Trecho fornecido:
********************

Juntamente com os perigos gerais periódicos que ameaçavam sempre e em toda parte a continência do clero, sempre existiu na história da Igreja momentos, circunstâncias e regiões onde surgiram perigos extraordinários que provocavam de modo muito especial à autoridade da Igreja. As dificuldades deste tipo eram produzidas pelas heresias bastante difundidas. Um exemplo é o arianismo dos visigodos, ainda a operar após a conversão ao catolicismo de seu reino na Península Ibérica. O Concílio de Toledo de 569 e o de Zaragoza em 592 emanaram normas explícitas neste sentido para os clérigos provenientes do arianismo.

          6. A Reforma gregoriana

Uma das mais graves crises que afetou a continência do clero foi a que se deu em todas as regiões da Igreja Católica ocidental, afetadas pelas desordens que levaram à reforma Gregoriana. Essas regiões eram aquelas partes da Europa onde tinha penetrado, com maior ou menor difusão, o chamado sistema beneficial eclesiástico, que basicamente dominou toda a vida pública e, mais tarde, também a vida privada da Igreja e da sociedade eclesiástica.

********************

Trechos de dados:
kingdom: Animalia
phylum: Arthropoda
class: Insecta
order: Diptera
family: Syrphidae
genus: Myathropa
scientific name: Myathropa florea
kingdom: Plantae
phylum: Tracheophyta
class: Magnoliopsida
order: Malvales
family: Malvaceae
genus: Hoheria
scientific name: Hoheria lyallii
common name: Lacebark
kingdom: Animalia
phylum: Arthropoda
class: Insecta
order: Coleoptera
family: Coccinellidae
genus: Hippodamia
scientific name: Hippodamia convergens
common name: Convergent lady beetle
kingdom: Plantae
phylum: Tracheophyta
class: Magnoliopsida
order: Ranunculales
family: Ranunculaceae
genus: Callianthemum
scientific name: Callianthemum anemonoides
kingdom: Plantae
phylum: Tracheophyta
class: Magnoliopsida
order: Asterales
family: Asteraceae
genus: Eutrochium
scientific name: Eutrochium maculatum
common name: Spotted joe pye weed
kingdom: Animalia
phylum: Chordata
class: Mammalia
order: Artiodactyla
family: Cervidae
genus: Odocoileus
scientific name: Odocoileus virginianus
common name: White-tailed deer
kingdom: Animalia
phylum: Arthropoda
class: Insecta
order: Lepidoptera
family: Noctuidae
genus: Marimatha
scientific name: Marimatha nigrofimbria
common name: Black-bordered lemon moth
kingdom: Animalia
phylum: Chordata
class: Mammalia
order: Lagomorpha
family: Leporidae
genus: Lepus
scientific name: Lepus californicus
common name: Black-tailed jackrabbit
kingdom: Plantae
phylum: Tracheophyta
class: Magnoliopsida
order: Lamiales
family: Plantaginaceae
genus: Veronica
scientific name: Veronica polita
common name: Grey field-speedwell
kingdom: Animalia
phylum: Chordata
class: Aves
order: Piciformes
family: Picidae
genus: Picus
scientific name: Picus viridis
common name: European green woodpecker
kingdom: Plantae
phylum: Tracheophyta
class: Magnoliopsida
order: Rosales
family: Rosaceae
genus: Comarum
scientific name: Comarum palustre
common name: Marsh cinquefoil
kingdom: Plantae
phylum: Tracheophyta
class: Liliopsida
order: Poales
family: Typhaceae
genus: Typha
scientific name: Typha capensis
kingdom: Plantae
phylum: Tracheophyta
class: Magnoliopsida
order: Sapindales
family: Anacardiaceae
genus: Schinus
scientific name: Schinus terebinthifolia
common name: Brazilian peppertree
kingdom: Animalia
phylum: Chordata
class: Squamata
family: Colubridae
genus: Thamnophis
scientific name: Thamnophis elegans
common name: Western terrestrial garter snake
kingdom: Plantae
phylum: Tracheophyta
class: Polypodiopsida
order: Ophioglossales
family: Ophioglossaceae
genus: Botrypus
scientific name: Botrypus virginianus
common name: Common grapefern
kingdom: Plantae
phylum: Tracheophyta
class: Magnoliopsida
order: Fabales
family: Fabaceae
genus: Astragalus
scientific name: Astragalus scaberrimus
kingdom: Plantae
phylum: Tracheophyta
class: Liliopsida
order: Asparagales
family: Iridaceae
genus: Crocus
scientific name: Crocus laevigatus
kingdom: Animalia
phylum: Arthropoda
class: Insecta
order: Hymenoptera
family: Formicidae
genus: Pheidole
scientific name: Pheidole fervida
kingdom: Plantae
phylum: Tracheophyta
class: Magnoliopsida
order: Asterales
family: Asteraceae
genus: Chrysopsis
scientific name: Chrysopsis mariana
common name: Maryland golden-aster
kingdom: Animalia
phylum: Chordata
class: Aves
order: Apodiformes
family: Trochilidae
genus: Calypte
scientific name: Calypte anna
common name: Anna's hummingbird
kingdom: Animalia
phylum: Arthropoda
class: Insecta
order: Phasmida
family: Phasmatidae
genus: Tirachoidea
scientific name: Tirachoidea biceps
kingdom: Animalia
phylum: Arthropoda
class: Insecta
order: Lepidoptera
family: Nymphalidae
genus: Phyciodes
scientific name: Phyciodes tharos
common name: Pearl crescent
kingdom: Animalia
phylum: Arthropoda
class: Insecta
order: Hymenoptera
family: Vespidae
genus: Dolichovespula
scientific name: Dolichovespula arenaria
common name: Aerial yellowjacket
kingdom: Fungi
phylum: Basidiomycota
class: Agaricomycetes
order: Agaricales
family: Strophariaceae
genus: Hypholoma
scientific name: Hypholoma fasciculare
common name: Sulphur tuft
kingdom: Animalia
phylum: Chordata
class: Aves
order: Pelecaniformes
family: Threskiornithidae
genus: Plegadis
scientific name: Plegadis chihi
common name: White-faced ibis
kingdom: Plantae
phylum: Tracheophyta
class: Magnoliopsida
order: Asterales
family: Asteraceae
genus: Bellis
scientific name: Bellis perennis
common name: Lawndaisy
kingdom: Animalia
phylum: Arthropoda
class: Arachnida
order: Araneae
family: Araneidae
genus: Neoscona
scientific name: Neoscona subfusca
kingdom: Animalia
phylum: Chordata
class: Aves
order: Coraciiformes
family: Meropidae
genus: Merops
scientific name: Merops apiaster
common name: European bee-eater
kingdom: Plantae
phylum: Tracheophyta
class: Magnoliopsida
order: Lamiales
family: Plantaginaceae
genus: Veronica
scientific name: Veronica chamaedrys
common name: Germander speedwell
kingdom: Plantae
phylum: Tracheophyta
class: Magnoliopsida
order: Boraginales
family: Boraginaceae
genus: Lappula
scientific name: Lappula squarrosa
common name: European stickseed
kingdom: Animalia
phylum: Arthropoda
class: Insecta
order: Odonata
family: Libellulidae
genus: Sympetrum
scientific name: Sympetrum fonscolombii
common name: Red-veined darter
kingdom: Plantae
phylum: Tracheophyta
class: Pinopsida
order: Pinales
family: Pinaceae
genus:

********************

Instrução: Transcreva do trecho sobre a continência do clero a passagem que começa em "Uma das mais" e segue até "da sociedade eclesiástica.", sem nenhuma alteração. Os itens formam um material à parte, independente do trecho.

Resultado do exercício:
Uma das mais graves crises que afetou a continência do clero foi a que se deu em todas as regiões da Igreja Católica ocidental, afetadas pelas desordens que levaram à reforma Gregoriana. Essas regiões eram aquelas partes da Europa onde tinha penetrado, com maior ou menor difusão, o chamado sistema beneficial eclesiástico, que basicamente dominou toda a vida pública e, mais tarde, também a vida privada da Igreja e da sociedade eclesiástica.